Extinct genus of dicynodonts

Eubrachiosaurus is an extinct genus of stahleckeriid dicynodont known from the Late Triassic (Carnian stage) of Wyoming, United States.

== Description ==
Eubrachiosaurus is known only from the holotype specimen FMNH UC 633, a partial left scapula as well as a left humerus, and left pelvis which have been lost. It was collected at the Little Popo Agie River, near Lander, Fremont County from the Popo Agie Formation of the Chugwater Group. Eubrachiosaurus browni was first described and named by Samuel Wendell Williston in 1904 along with Brachybrachium brevipes. Lucas and Hunt (1993) considered both taxa junior synonyms of Placerias hesternus, which is known from the same formation, a position maintained in most subsequent studies. The synonymy of Eubrachiosaurus and Placerias was questioned by Long and Murry (1995) who noted that the ectepicondyle of Eubrachiosaurus was enlarged as in Ischigualastia. All of Williston's dicynodont material from Popo Agie has been lost, apart from the partial left scapula of Eubrachiosaurus. Kammerer et al. (2013) redescribed the available material and the missing elements were redescribed from photographs taken by Williston (1904), and suggested that Eubrachiosaurus is a valid member of the Stahleckeriinae, most closely related to Sangusaurus.

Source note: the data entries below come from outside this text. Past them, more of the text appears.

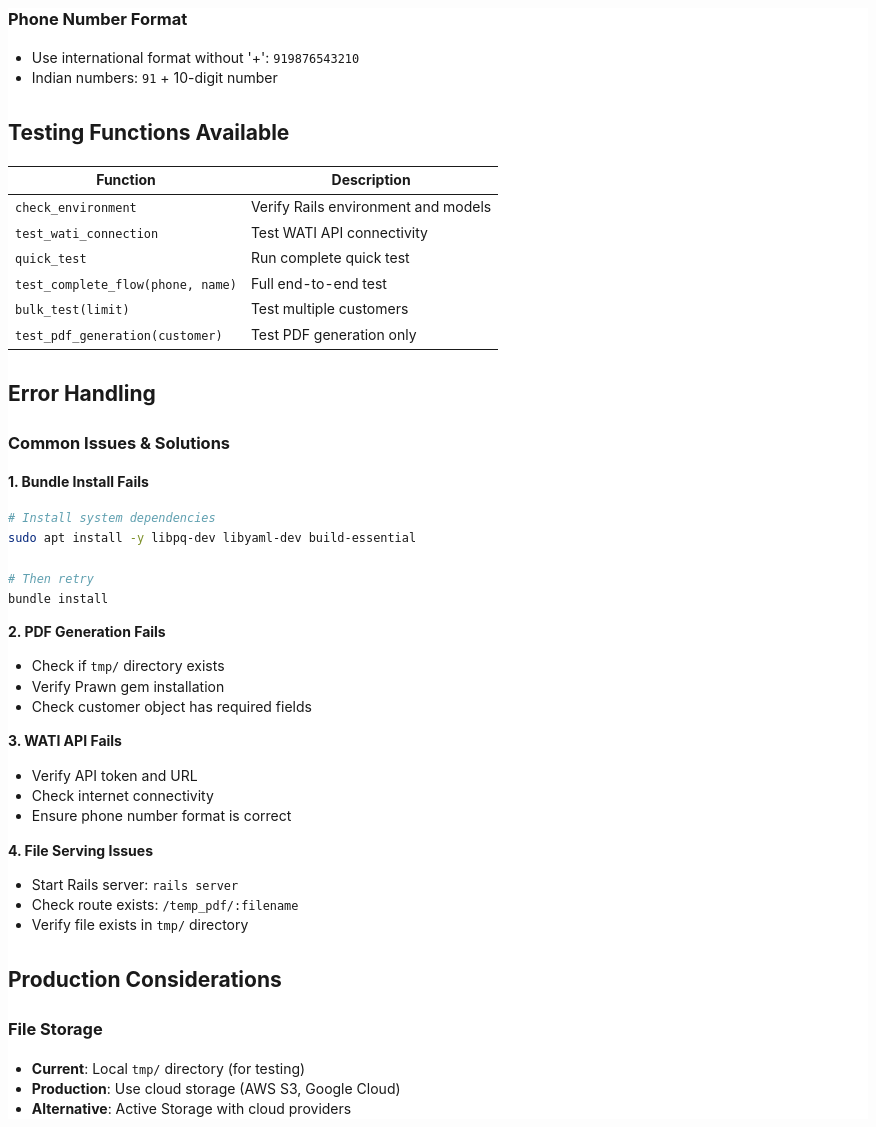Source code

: ### Phone Number Format
- Use international format without '+': `919876543210`
- Indian numbers: `91` + 10-digit number

## Testing Functions Available

| Function | Description |
|----------|-------------|
| `check_environment` | Verify Rails environment and models |
| `test_wati_connection` | Test WATI API connectivity |
| `quick_test` | Run complete quick test |
| `test_complete_flow(phone, name)` | Full end-to-end test |
| `bulk_test(limit)` | Test multiple customers |
| `test_pdf_generation(customer)` | Test PDF generation only |

## Error Handling

### Common Issues & Solutions

**1. Bundle Install Fails**
```bash
# Install system dependencies
sudo apt install -y libpq-dev libyaml-dev build-essential

# Then retry
bundle install
```

**2. PDF Generation Fails**
- Check if `tmp/` directory exists
- Verify Prawn gem installation
- Check customer object has required fields

**3. WATI API Fails**
- Verify API token and URL
- Check internet connectivity
- Ensure phone number format is correct

**4. File Serving Issues**
- Start Rails server: `rails server`
- Check route exists: `/temp_pdf/:filename`
- Verify file exists in `tmp/` directory

## Production Considerations

### File Storage
- **Current**: Local `tmp/` directory (for testing)
- **Production**: Use cloud storage (AWS S3, Google Cloud)
- **Alternative**: Active Storage with cloud providers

Kammerer et al. (2013) also noted that Williston (1904) described Brachybrachium on the basis of a fragmentary humerus from the upper Popo Agie beds, in "almost identically the same horizon" as Eubrachiosaurus. The currently lost specimen was poorly preserved with much of the proximal and distal ends missing. It shares with the humerus of Eubrachiosaurus a nearly perpendicular angle between the edges of the deltopectoral crest. Furthermore, the traits on which basis Williston used to distinguish the two taxa are either known to vary intraspecifically in kannemeyeriiforms or were too badly preserved in Brachybrachium to display clear morphological differences from Eubrachiosaurus. Thus, Kammerer et al. (2013) concluded the it is probable that these two taxa are synonymous, but noted that on a strict apomorphy basis Brachybrachium brevipes must be considered a nomen dubium.